|
|
|
|
|
by gfodor
5170 days ago
|
|
My argument does not rely upon it, it was an example of one of several reasons running map reduce jobs on the AWS cloud have nothing to do with the amount input data you are moving around. I am not going to go off into even more detail about specific jobs I run daily that generate a large amount of itermediate data because unless I paste the source code in this thread and write a paper on it I assume you won't believe me that there is in fact in the space of "all map reduce jobs" jobs that can generate more data than they input. If you write a trivial map reduce job using cascading that has 10 reducers and each reduce step shuffles the data on a different grouping key you will find that Hadoop alone is generating more data than you input. But again, this isn't the point. The point is the author is calling anyone using AWS for map reduce a "cargo cult" based upon an academic argument that the sole purpose of map reduce is to move computation to your data, hence if you copy your data you are missing the point. In practice, the cost of uploading your data to s3 is a footnote compared to the computational flexibility and use cases that become possible once you are able to run arbitrary tranformations on that data via EMR. You keep ignoring my main point and are focused on my simplistic examples, reading way more into them than was intended. |
|
It would be an example if you had backed up your assertion that collaborative filtering required large amounts of intermediate data, but apparently you are unwilling or, more likely, unable to do this.

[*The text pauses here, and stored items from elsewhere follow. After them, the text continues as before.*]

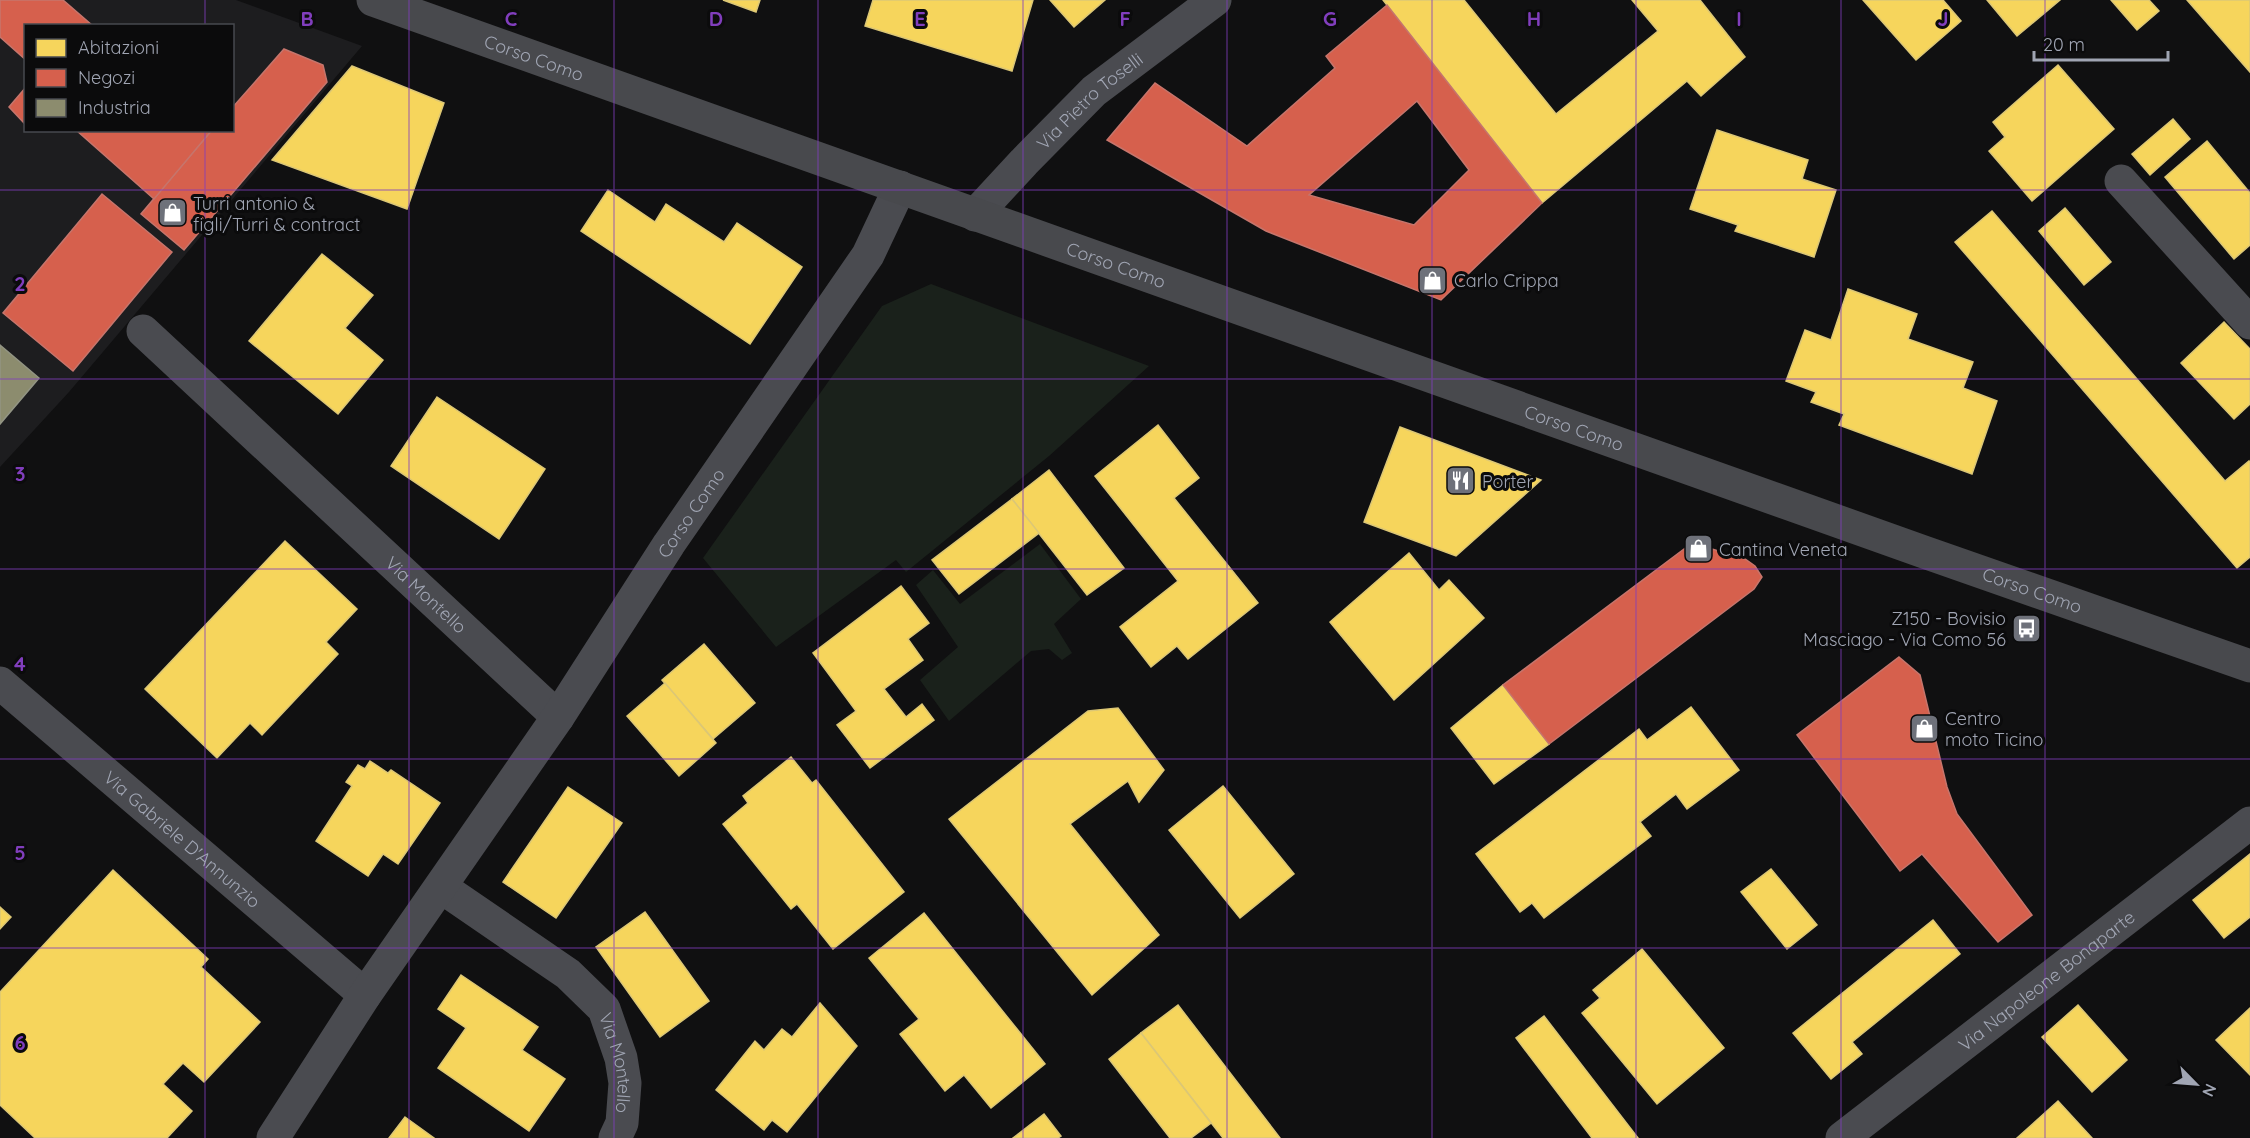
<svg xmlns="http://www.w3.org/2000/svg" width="2250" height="1138" font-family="Quicksand,sans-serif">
	<rect width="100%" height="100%" fill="#101011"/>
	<path fill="#1d1d1f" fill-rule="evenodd" d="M0,0h236l126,46 -293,346 -69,75zM26,26h206v104h-206z"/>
	<g fill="#1a211b">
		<polygon points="931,284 1149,366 1049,456 906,572 896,560 776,647 703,558 882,306"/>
		<polygon points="1040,544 1081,599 1054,624 1072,653 1062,660 1049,649 1031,651 949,721 920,680 958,647 916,585 933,570 960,604"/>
	</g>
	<g fill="#f6d55c" stroke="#dcc776" stroke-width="1.5">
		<polygon points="723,0 760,0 756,12"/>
		<polygon points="873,0 1033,0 1012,71 865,26"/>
		<polygon points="1050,0 1105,0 1074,27"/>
		<polygon points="1383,0 1464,0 1556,114 1658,31 1632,0 1700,0 1745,57 1701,96 1687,81 1542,203"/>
		<polygon points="1863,0 1943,0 1961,21 1916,60"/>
		<polygon points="1987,0 2060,0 2017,36"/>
		<polygon points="2111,0 2149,0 2159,11 2137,30"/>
		<polygon points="2187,0 2250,0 2250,72"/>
		<polygon points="2058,65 2114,129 2032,201 1989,151 2005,137 1993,122"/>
		<polygon points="352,66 444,103 407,209 272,160"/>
		<polygon points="2173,119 2190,139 2150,175 2132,154"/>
		<polygon points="1717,130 1808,160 1802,179 1836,190 1814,257 1735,231 1738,225 1690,209"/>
		<polygon points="2207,141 2250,193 2250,245 2234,259 2165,177"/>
		<polygon points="608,190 655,222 666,204 724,242 737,223 802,267 750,344 581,231"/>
		<polygon points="2065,208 2111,262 2084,285 2039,231"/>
		<polygon points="1992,211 2225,481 2249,461 2250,463 2250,557 2237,568 1955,242"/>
		<polygon points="322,254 373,295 345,328 383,360 338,414 249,341"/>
		<polygon points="1848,289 1917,314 1908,339 1973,362 1963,388 1997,401 1972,474 1839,425 1844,414 1811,402 1816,392 1786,381 1805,330 1831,340"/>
		<polygon points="2224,322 2250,349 2250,404 2234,419 2181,363"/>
		<polygon points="437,397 545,469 499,539 391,466"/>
		<polygon points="1158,425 1199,478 1174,498 1258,603 1188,659 1177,646 1151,667 1120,627 1178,581 1095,476"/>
		<polygon points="1400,427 1541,480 1456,556 1364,522"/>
		<polygon points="1049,470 1124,568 1087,595 1012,499"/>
		<polygon points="1012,499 1039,533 959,594 932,560"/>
		<polygon points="285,541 357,609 326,642 338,654 262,735 250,723 217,758 145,689"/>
		<polygon points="1409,553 1439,590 1449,580 1484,618 1394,700 1330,622"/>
		<polygon points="901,586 929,623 908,639 923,660 884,689 906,717 922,704 934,720 870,768 837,725 856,711 813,653"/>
		<polygon points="704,644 755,703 713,739 662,680"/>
		<polygon points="665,683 716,743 679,776 627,716"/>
		<polygon points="1503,685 1549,744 1494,784 1451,728"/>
		<polygon points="1691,707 1739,770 1687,809 1676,794 1640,822 1651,836 1544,918 1532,903 1520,912 1476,854 1639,729 1647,740"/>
		<polygon points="1118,708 1164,770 1139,802 1128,781 1070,824 1159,935 1092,995 949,819 1088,711"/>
		<polygon points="791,757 812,783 816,780 904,892 833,949 797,904 791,909 723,824 748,803 743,796"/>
		<polygon points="370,761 388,773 391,770 440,803 398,864 383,854 368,876 316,841 352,786 346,782 358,765 365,769"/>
		<polygon points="1223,786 1294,874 1240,918 1169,830"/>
		<polygon points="568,787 622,823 556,918 503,882"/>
		<polygon points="2250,854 2250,917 2224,938 2193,900"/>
		<polygon points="1771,869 1817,925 1787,949 1741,892"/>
		<polygon points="113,870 208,959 201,967 260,1022 204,1082 183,1063 163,1084 192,1111 167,1138 35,1138 0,1105 0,992"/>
		<polygon points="0,907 11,917 0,929"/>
		<polygon points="645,912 709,1001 660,1037 596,947"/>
		<polygon points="924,913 1045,1064 991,1108 964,1075 945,1091 900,1034 919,1019 869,958"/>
		<polygon points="1933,920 1960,954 1852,1042 1862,1054 1831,1079 1793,1033"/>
		<polygon points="1642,949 1724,1048 1657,1104 1582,1013 1600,998 1593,990"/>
		<polygon points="461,975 538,1027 522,1050 565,1079 529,1131 438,1068 466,1028 438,1009"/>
		<polygon points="820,1003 857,1046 787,1132 772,1120 764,1130 716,1090 755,1041 764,1050 782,1029 792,1037"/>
		<polygon points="1178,1005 1280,1138 1223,1138 1141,1033"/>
		<polygon points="2078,1005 2127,1060 2092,1092 2042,1037"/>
		<polygon points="2250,1008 2250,1075 2216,1040"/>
		<polygon points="1544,1016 1638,1138 1592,1138 1516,1038"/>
		<polygon points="1141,1033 1211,1123 1191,1138 1170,1138 1109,1059"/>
		<polygon points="2058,1101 2092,1138 2017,1138"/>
		<polygon points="1044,1114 1061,1136 1058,1138 1013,1138"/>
		<polygon points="405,1117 434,1138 389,1138"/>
	</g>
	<g fill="#d6604d" stroke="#c6756c" stroke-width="1.5" fill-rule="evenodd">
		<polygon points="0,0 63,0 93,26 26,26 26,60 0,37"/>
		<path d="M1387,5l155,198 -101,97 -175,-69 -159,-91 48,-57 92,63 88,-78 -9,-12zM1417,101l52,69 -55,55 -105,-30z"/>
		<polygon points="284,49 323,65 327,82 184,250 141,214 212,130 232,130 232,108"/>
		<polygon points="26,87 26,125 9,107"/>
		<polygon points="76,130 212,130 154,199"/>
		<polygon points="102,194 172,252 73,371 3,313"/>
		<polygon points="1692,543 1745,559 1755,566 1762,577 1754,589 1549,744 1503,685"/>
		<polygon points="1899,657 1920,675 1947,787 1957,814 2032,915 1998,942 1922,854 1900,871 1797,735"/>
	</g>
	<polygon fill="#8c8c6e" stroke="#929483" stroke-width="1.5" points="0,345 39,378 0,424"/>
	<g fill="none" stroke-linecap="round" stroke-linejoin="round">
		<g stroke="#4a4b50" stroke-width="33">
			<polyline points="2121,181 2250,323"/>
			<path id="s1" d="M975,215l49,-53 70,-71 121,-91"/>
			<path id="s2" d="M143,331l415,386"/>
			<path id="s3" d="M0,683l365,312"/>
			<path id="s4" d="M441,887l127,87 36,35 17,49 4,25 -3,40 -7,15"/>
			<path id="s5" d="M273,1138l92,-143 193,-278 111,-173 199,-289 32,-68"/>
		</g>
		<path stroke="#4a4b50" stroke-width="33" id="s6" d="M1842,1138l408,-315"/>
		<path stroke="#48494d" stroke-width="33" id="s7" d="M373,0l1551,552 326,114"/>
	</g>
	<path fill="none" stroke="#813ebd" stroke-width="1.5" stroke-opacity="0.55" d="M205,0v26M409,0v1138M614,0v1138M818,0v1138M1023,0v1138M1227,0v1138M1432,0v1138M1636,0v1138M1841,0v1138M2045,0v1138M205,130v1008M0,190h2250M0,379h2250M0,569h2250M0,759h2250M0,948h2250"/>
	<defs>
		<symbol id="shop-square" viewBox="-11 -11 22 22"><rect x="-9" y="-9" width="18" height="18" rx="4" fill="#6e717a" stroke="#0b0b0c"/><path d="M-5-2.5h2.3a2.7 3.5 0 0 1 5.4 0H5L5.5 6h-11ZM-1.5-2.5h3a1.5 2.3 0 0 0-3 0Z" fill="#fff"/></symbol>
		<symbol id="restaurant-square" viewBox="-11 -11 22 22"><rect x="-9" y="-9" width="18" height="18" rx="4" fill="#6e717a" stroke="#0b0b0c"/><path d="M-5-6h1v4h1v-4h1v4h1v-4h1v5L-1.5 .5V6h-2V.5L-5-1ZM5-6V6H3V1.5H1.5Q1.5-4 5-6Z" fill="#fff"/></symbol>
		<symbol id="bus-square" viewBox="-11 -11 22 22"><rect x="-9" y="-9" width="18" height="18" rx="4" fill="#6e717a" stroke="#0b0b0c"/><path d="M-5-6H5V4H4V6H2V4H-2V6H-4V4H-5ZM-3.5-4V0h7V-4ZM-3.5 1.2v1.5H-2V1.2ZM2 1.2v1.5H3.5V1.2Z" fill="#fff"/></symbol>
	</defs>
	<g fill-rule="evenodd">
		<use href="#shop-square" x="156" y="196" width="33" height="33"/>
		<use href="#shop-square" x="1416" y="264" width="33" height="33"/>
		<use href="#restaurant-square" x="1444" y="464" width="33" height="33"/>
		<use href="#shop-square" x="1682" y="532" width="33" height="33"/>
		<use href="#bus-square" x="2010" y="612" width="33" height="33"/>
		<use href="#shop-square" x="1908" y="712" width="33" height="33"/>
	</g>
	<g text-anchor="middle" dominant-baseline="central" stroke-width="6" stroke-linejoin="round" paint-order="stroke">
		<g font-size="18" fill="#a0a5b3" stroke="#0b0b0c">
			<text stroke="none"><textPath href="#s7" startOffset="171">Corso Como</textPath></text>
			<text stroke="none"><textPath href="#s1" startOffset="162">Via Pietro Toselli</textPath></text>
			<text stroke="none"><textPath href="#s7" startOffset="789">Corso Como</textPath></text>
			<text stroke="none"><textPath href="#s7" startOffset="1275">Corso Como</textPath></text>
			<text stroke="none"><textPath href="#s5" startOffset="752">Corso Como</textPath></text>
			<text stroke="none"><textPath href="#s7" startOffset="1761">Corso Como</textPath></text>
			<text stroke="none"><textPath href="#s2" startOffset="387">Via Montello</textPath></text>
			<text stroke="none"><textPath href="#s3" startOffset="240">Via Gabriele D'Annunzio</textPath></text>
			<text stroke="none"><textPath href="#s6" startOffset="258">Via Napoleone Bonaparte</textPath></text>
			<text stroke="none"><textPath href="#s4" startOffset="260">Via Montello</textPath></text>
		</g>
		<g font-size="18" fill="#a0a5b3" stroke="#0b0b0c" text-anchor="start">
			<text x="193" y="203">Turri antonio &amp;<tspan x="193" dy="21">figli/Turri &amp; contract</tspan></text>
			<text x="1454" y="280">Carlo Crippa</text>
			<text x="1482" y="481">Porter</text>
			<text x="1719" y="549">Cantina Veneta</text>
			<text x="2006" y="618" text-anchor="end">Z150 - Bovisio<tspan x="2006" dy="21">Masciago - Via Como 56</tspan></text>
			<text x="1945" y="718">Centro<tspan x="1945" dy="21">moto Ticino</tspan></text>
		</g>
	</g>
	<g font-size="20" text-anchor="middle" font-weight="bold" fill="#813ebd" stroke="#0b0b0c" stroke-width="6" stroke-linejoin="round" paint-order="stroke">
		<text x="307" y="26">B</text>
		<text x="511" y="26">C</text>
		<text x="716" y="26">D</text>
		<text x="920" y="26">E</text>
		<text x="1125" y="26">F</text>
		<text x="1330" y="26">G</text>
		<text x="1534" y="26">H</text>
		<text x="1739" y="26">I</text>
		<text x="1943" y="26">J</text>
		<text x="20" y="291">2</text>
		<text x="20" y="481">3</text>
		<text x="20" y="671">4</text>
		<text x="20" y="860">5</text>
		<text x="20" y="1050">6</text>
	</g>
	<rect x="24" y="24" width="210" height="108" fill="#0b0b0c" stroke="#47494f" stroke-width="1.5"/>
	<rect x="36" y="39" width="30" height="18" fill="#f6d55c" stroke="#47494f" stroke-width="1.5"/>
	<text x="78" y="54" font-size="18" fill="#a0a5b3">Abitazioni</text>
	<rect x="36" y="69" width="30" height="18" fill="#d6604d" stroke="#47494f" stroke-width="1.5"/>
	<text x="78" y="84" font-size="18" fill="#a0a5b3">Negozi</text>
	<rect x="36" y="99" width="30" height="18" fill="#8c8c6e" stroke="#47494f" stroke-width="1.5"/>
	<text x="78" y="114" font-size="18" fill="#a0a5b3">Industria</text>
	<g transform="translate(2196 1084) rotate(115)" stroke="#0b0b0c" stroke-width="4.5" paint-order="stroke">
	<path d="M0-4.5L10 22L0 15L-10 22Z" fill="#a0a5b3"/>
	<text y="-9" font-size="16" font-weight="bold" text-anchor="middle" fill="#a0a5b3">N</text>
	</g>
	<path d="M2034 51v9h134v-9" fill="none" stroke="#a0a5b3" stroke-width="3"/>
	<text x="2043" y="51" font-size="18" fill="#a0a5b3" stroke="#0b0b0c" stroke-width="4.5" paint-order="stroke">20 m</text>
</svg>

> I am not going to go off into even more detail about specific jobs I run daily that generate a large amount of itermediate data because unless I paste the source code in this thread and write a paper on it I assume you won't believe me that there is in fact in the space of "all map reduce jobs" jobs that can generate more data than they input.
Even more detail? You haven't given me any detail! You've yet to give me a single example of a practical situation where a task involves much larger amounts of intermediate data than it's input data. I'm asking you to back up your argument, I'm not asking for access to your source code.
> If you write a trivial map reduce job using cascading that has 10 reducers and each reduce step shuffles the data on a different grouping key you will find that Hadoop alone is generating more data than you input
If it's so trivial, why can't you give me a single practical use-case?
> In practice, the cost of uploading your data to s3 is a footnote compared to the computational flexibility and use cases that become possible once you are able to run arbitrary tranformations on that data via EMR
Yes, apparently so many use-cases that you can't provide a single example of one!